Now, here is the wrinkle (because nothing is ever easy): You don't know what the magic words are. They change. So you might be talking to your best friend, and you say a phrase and for what seems like no reason at all, that friend gets up and leaves. And if you know kids, this seems to happen a lot anyways.

So here is the thought experiment: How long is it before you stop talking?

Sunday, October 12, 2014

I Missed Yom KIppur

I didn't go to services this year; I was in the hospital. Then, when I was out if the hospital, I still wasn't well enough to go to work and I've yet to see a live sukkah.
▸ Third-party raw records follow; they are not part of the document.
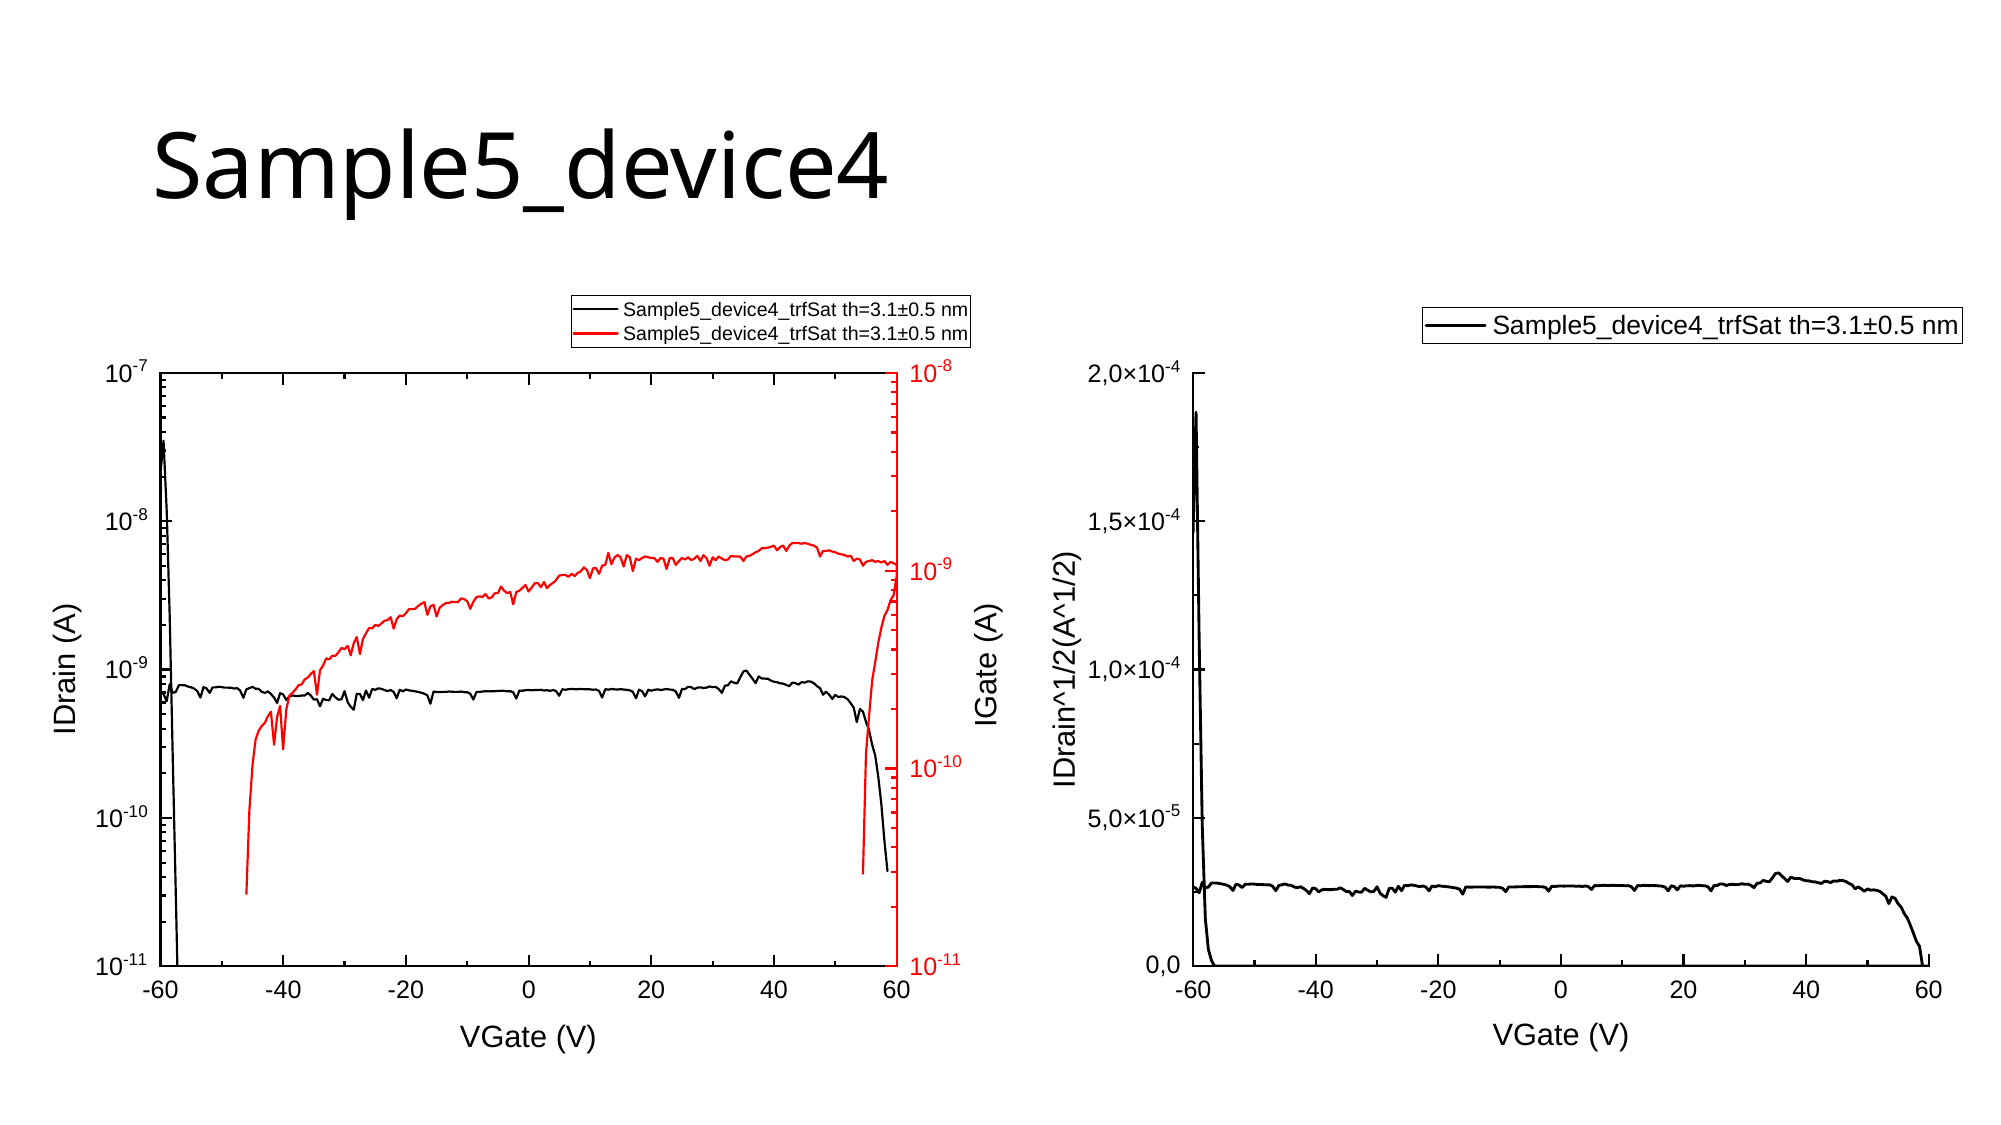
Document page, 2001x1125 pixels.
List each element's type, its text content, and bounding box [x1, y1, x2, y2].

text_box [0, 277, 999, 1105]
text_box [999, 277, 2000, 1105]
title Sample5_device4 [137, 59, 1863, 277]
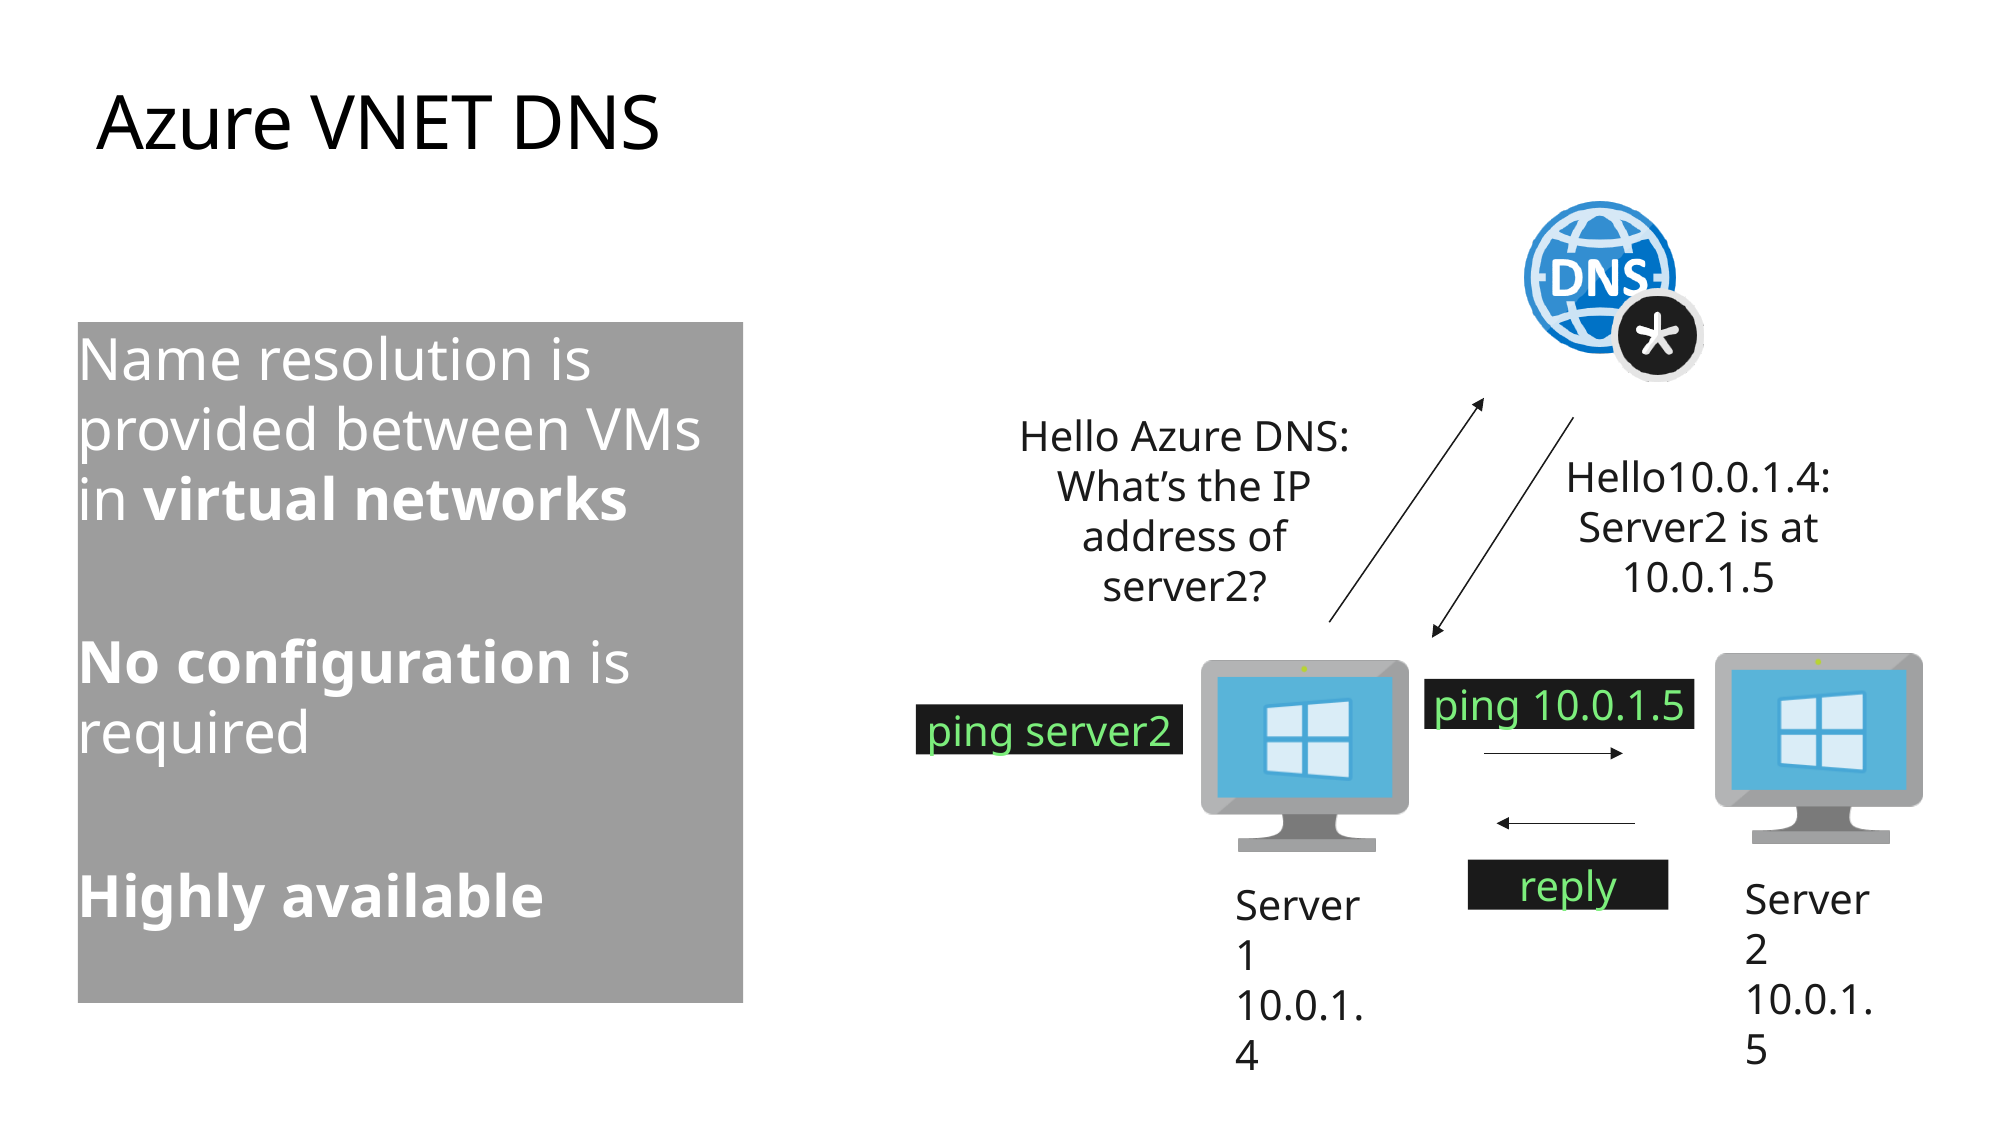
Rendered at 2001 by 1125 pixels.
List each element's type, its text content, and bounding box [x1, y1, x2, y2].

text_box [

It's not heart attack serious, but it looks like I'm moving into a new phase of the Crohns. A much worse phase. I'll try going to work tomorrow after my dr appointment. There is so much to do and not enough people to do it. I'm needed there.

Thursday, May 08, 2014

Dune

I loosely belong to three book clubs although there is one that I have only been to once.

Anyway, yesterday, I picked up (that is, e-sent to my Kindle) the science fiction classic Dune. There was enough time for me to actually buy a used version and have it sent to me, but it is over 800 pages long and I just don't have that kind of room.

In other news, I went to the gym yesterday for the first time in months and months. Now my legs hurt.